We used some local resources here in Cleveland to train our staff on special needs and autism, how to identify people with special needs and what to do. We got introduced to an organization called Kulture City and started working with them on a training program, and then ultimately building out a sensory room. When fans come to our events and need some sensory relief, they can go to our guest services booth and get a bag that has noise-canceling headphones, fidget toys, a weighted blanket, things that are helpful for people with sensory issues to regulate and get themselves to a better place. They can also go to the sensory room, which has some bubble walls, soothing music, fidget toys and tactile games. It’s a place for people to go and take a break and try to get back to a point where they can go back to the event. We never did it with the intention of being the first arena to do it, but we were, and now there’s a movement across the NBA and other sports leagues to make sure that they develop a sensory program and sensory room at all of their venues. We continue to be proud of it, and continue to get asked about it.

You were at Stony Brook during the transition from NCAA Division III to Division I. What are some of the things that stand out to you the most about being here during that time?
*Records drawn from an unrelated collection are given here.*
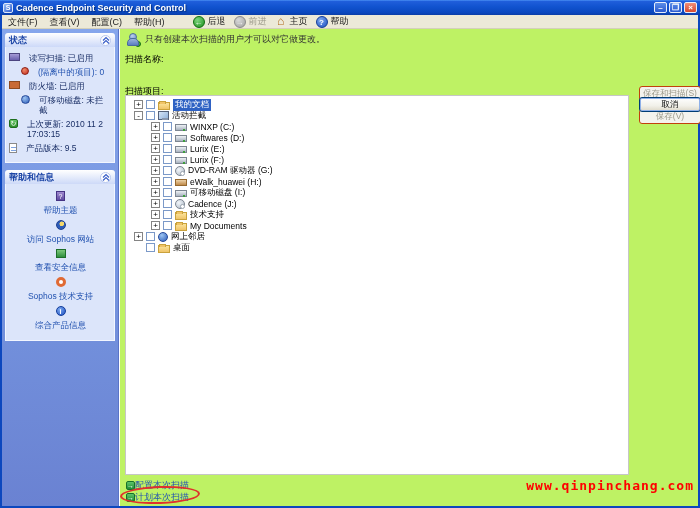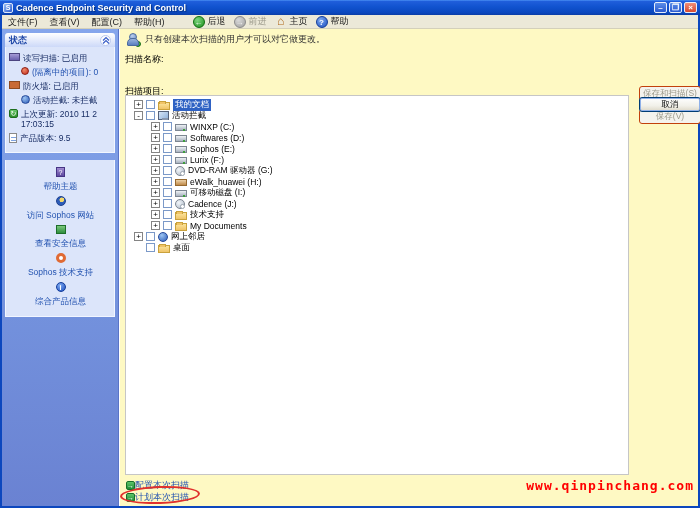"只有创建本次扫描的用户才可以对它做更改。" .main { background: #fef9c3 -> #bef264 }
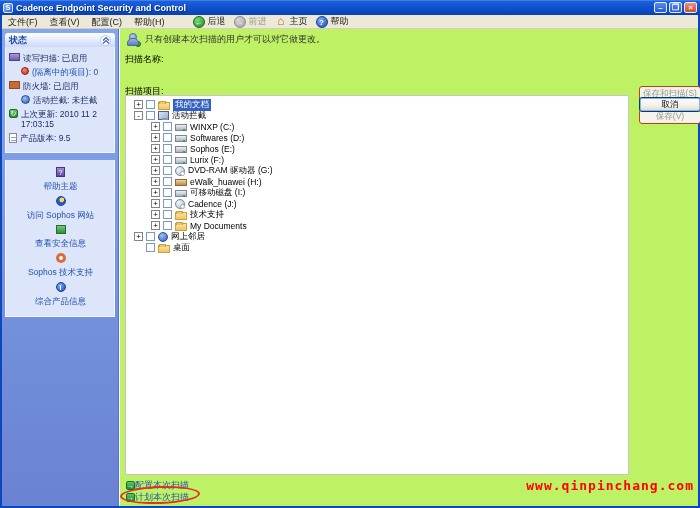"读写扫描: 已启用" .srow { gap: 3px -> 9px }
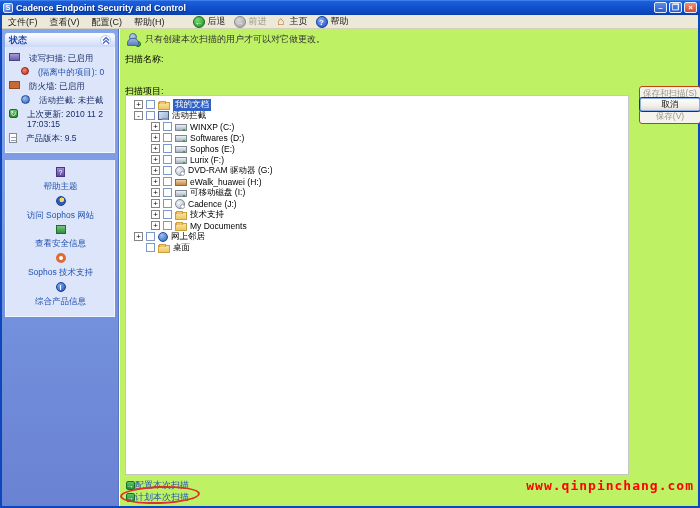"活动拦截: 未拦截" span { text: 活动拦截 -> 可移动磁盘 }
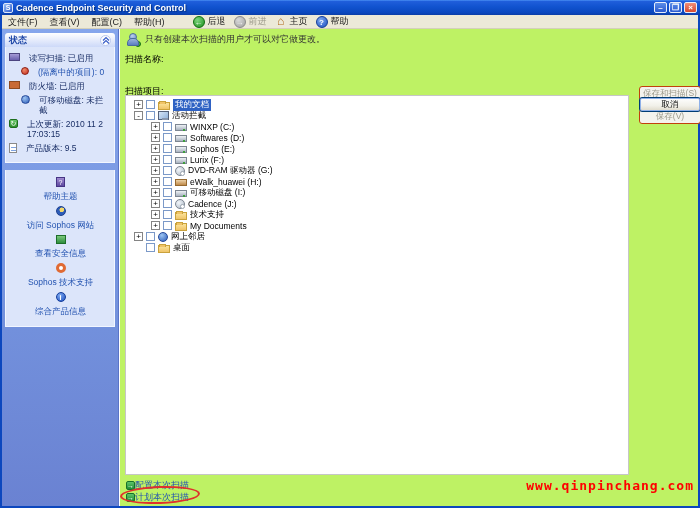"Sophos (E:)" span.tlabel { text: Sophos -> Lurix }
The University had a dream, to go Division I, and they did it. A lot of us that were on the ground there every day should truly be grateful for the opportunity to do something like that. One of the things that I’m most proud of in my career is that I’m able to go in where it’s not always the best situation, but we make the best of it. When we came to Cleveland, I got here a month before LeBron left, and the world changed for this organization and this city. To go from that to rebuilding [the team], helping to be part of the rebuilding of a city, and ultimately winning a championship, that’s amazing, and it all started because in 1994, I walked into the athletic department at Stony Brook and said, “My fraternity wants to help promote at the games,” and I was offered an internship. Long story short, I spent the next 13 years there, going Division I, doing things that I had never experienced before. I got to do things that people who were neophytes in their careers like I was wouldn’t have done. I could be involved in the building of [Kenneth P. LaValle] Stadium, at the forefront of designing the renovation of [Island Federal Credit Union] Arena; a lot of that design work happened while I was there. I’m very proud, but I’m also very grateful for the opportunity to really build something from the ground up. We collectively had a dream, and it’s become a reality. To sit back now, and watch the success, and see what happens, it’s great pride and admiration. I’d be lying if I said it wasn’t a little bit rewarding every time I hear Stony Brook’s name mentioned in any regard, knowing I played a role in it to some degree.